Warum die Deutsche Bank ein neues Altlasten-Problem hat
Ein vertrauliches Papier holt die Deutsche Bank ein – wieder einmal. Es geht um den sogenannten „Santorini“-Deal, eine Transaktion aus den Jahren der Finanzkrise. Damals half das Frankfurter Geldhaus der italienischen Monte dei Paschi, Bilanzlöcher zu kaschieren. Der interne Untersuchungsbericht, für den ausgerechnet der heutige Vorstandschef Christian Sewing verantwortlich war, könnte die Verteidigungslinie der Bank ins Wanken bringen. Denn einige Passagen lassen den Schluss zu, dass Preise am Markt bewusst beeinflusst wurden, um die Transaktion zum „gewünschten Ergebnis“ zu führen.
Ex-Banker klagen – 150 Millionen im Raum
Einer der beteiligten Investmentbanker, Dario Schiraldi, fordert nun 150 Millionen Euro Schadensersatz und wirft seinem früheren Arbeitgeber vor, ihn gezielt zum Bauernopfer gemacht zu haben. Er ist nicht allein: weitere Klagen könnten folgen. Hintergrund: Der Sewing-Bericht wurde an die italienische Aufsicht weitergereicht und fand seinen Weg zu den Staatsanwälten in Mailand. Diese erhoben Anklage, die 2019 zu Verurteilungen wegen Marktmanipulation führte – bis höhere Instanzen die Banker wieder freisprachen.
Das Erbe von „Anshus Army“
Viele der Angeklagten gehörten zu „Anshus Army“, jener Gruppe von Investmentbankern, die unter dem damaligen Shootingstar Anshu Jain das aggressive Investmentbanking der Deutschen Bank verkörperten. Kritiker machen diese Clique bis heute für den Ruf- und Bedeutungsverlust des Instituts verantwortlich. Namen wie Michele Faissola, der im Libor-Skandal im Fokus stand, tauchen immer wieder auf. „Santorini“ ist damit mehr als eine alte Transaktion – es ist Symbol einer Ära, in der Rendite über alles gestellt wurde.
Die Verteidigungslinie bröckelt
Die Bank weist die Vorwürfe zurück.

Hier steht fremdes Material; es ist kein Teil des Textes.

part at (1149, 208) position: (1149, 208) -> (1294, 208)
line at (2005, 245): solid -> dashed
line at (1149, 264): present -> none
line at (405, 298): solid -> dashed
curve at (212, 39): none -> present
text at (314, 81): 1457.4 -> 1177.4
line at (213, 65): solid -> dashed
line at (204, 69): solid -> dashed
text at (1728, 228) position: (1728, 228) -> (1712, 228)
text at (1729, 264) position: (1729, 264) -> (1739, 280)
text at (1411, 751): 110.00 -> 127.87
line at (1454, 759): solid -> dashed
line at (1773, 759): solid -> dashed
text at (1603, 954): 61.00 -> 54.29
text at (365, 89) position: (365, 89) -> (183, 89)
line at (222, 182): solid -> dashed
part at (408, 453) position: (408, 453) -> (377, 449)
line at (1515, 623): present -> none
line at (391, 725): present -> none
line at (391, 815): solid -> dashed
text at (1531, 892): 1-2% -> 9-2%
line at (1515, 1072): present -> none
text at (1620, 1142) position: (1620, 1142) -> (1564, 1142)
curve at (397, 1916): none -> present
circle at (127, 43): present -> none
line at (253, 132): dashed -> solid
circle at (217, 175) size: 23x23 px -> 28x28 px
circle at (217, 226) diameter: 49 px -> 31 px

Sie betont, der Bericht habe nie von kriminellem Verhalten gesprochen und sogar zur späteren Entlastung beigetragen. Doch die entscheidende Frage bleibt: Hat die Deutsche Bank durch ihre eigenen Formulierungen Ermittlungen überhaupt erst ausgelöst? Wenn das Gericht im Dezember beginnt, Schiraldis Klage zu verhandeln, könnte diese Frage schwerer wiegen als jede Rückschau auf alte Bilanzen.
Ein Haus mit Vergangenheit
Heute meldet die Deutsche Bank operative Erfolge und zweistellige Renditeziele. Doch der „Santorini“-Bericht zeigt: Skandale der Vergangenheit verschwinden nicht einfach. Sie kehren zurück, oft im unpassendsten Moment – und erinnern daran, dass Vertrauen in Banken schneller verspielt als zurückgewonnen ist.